**Work to be completed:** Rewrite the records from the line containing "scientific name: Vernonia gigantea" up to and including the line containing "catalogue / barcode: US 2734453", with "locality" replaced by "site" and nothing else changed.
┌────────
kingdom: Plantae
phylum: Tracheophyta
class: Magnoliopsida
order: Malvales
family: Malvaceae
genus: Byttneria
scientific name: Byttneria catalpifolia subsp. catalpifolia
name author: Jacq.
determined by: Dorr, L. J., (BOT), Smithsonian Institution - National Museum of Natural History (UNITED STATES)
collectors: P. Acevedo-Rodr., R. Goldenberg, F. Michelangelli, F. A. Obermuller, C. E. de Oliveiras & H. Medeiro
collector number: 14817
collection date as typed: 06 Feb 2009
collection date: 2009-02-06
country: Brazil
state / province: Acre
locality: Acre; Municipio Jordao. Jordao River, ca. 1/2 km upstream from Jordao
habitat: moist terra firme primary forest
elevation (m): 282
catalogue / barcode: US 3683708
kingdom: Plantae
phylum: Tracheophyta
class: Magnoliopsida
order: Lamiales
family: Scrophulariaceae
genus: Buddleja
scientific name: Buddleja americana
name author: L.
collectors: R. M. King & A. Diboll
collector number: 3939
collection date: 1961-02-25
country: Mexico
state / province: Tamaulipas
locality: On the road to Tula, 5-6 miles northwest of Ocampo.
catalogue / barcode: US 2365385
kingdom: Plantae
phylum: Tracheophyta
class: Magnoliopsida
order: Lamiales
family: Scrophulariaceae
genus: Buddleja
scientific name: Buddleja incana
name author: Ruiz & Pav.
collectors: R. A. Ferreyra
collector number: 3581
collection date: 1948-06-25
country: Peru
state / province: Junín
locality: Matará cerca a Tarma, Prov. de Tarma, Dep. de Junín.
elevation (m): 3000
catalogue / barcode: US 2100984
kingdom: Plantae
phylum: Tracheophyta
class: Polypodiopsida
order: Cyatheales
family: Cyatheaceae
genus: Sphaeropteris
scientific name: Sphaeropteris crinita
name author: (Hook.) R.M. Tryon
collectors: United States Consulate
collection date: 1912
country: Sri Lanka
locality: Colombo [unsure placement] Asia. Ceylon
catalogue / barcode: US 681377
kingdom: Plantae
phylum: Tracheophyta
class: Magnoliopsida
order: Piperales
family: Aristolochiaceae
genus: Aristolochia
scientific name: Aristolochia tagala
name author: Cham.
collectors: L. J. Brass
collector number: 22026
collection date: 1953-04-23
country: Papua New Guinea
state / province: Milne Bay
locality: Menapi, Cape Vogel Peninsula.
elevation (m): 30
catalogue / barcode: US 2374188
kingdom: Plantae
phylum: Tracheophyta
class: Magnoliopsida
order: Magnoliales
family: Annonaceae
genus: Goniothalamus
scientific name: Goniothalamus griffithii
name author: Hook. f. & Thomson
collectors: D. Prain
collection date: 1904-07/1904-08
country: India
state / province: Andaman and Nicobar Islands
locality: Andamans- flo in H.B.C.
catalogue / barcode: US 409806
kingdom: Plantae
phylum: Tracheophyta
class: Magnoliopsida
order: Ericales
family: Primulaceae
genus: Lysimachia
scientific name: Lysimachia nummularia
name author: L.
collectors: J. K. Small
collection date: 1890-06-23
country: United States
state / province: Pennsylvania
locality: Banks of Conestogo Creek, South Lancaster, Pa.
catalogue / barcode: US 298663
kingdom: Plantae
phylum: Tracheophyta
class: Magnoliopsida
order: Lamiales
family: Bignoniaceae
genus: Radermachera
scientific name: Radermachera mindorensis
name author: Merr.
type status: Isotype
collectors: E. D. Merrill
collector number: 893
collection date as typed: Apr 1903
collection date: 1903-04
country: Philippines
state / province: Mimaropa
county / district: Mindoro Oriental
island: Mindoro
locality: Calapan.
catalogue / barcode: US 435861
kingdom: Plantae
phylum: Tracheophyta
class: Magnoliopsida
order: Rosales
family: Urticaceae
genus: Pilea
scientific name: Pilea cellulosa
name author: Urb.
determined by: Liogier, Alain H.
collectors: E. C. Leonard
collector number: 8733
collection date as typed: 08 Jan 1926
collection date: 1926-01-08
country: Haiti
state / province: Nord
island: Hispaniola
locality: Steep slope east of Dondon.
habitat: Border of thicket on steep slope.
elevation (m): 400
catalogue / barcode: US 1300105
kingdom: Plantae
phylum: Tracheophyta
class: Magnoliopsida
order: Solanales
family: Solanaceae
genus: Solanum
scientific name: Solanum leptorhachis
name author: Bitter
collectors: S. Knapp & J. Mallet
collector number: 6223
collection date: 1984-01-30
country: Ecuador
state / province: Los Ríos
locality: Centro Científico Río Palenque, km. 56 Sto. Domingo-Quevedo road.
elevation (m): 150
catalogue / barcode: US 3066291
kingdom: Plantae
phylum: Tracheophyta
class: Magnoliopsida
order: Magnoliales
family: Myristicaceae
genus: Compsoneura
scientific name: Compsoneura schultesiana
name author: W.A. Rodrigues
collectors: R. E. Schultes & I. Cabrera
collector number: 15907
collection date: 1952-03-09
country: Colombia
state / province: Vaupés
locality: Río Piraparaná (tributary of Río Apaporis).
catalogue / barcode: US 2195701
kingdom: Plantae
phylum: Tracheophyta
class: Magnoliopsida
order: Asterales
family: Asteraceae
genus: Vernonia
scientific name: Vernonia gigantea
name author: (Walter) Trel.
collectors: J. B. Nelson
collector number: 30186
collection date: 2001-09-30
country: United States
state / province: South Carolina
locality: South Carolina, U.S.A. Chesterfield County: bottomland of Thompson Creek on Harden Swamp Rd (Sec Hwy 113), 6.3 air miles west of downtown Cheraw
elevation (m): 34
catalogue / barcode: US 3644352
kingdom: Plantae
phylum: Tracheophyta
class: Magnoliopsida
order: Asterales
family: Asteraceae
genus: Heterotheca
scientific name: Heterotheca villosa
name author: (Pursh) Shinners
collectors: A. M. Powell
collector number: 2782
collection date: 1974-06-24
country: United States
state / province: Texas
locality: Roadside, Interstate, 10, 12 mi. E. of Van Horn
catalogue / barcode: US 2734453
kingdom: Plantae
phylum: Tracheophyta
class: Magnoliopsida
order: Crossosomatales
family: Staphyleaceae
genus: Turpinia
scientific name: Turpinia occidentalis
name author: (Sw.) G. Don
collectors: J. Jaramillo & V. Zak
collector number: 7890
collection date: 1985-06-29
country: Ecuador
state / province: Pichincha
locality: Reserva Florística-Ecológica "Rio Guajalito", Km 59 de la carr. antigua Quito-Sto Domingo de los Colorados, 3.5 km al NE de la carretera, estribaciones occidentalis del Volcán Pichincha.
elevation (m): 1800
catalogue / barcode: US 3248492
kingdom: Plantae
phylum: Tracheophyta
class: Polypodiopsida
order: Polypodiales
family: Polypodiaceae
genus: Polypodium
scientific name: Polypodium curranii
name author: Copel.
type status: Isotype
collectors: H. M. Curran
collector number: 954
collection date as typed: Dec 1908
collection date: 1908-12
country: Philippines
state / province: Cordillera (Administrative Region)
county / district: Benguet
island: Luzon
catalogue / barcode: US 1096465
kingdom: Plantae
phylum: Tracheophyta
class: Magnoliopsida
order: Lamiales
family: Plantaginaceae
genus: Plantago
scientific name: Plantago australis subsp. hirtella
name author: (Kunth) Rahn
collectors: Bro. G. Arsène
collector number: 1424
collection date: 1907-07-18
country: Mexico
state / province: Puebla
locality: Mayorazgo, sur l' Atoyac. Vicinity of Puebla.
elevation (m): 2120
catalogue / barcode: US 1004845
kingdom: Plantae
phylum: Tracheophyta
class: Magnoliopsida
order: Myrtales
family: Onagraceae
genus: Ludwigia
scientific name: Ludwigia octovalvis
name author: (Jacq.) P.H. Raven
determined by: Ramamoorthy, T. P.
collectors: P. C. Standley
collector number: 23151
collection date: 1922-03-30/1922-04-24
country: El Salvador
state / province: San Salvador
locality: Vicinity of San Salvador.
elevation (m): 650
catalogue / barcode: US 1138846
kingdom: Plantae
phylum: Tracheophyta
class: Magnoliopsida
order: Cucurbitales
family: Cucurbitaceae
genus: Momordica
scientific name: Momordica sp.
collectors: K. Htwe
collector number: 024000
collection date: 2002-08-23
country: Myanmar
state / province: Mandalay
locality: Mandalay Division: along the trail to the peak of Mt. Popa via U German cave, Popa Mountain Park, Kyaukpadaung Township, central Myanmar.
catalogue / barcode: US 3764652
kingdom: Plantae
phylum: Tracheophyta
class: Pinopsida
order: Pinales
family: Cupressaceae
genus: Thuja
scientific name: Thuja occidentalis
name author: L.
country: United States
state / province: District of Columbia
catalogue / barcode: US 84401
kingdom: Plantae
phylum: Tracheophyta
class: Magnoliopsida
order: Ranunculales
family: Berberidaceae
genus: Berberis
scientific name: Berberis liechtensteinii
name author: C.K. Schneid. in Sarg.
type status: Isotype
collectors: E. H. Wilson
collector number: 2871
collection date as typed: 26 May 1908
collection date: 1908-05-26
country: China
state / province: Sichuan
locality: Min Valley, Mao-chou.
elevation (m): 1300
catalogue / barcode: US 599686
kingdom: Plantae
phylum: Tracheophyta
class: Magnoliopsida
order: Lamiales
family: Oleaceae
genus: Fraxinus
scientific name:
└────────
**The solution:**
scientific name: Vernonia gigantea
name author: (Walter) Trel.
collectors: J. B. Nelson
collector number: 30186
collection date: 2001-09-30
country: United States
state / province: South Carolina
site: South Carolina, U.S.A. Chesterfield County: bottomland of Thompson Creek on Harden Swamp Rd (Sec Hwy 113), 6.3 air miles west of downtown Cheraw
elevation (m): 34
catalogue / barcode: US 3644352
kingdom: Plantae
phylum: Tracheophyta
class: Magnoliopsida
order: Asterales
family: Asteraceae
genus: Heterotheca
scientific name: Heterotheca villosa
name author: (Pursh) Shinners
collectors: A. M. Powell
collector number: 2782
collection date: 1974-06-24
country: United States
state / province: Texas
site: Roadside, Interstate, 10, 12 mi. E. of Van Horn
catalogue / barcode: US 2734453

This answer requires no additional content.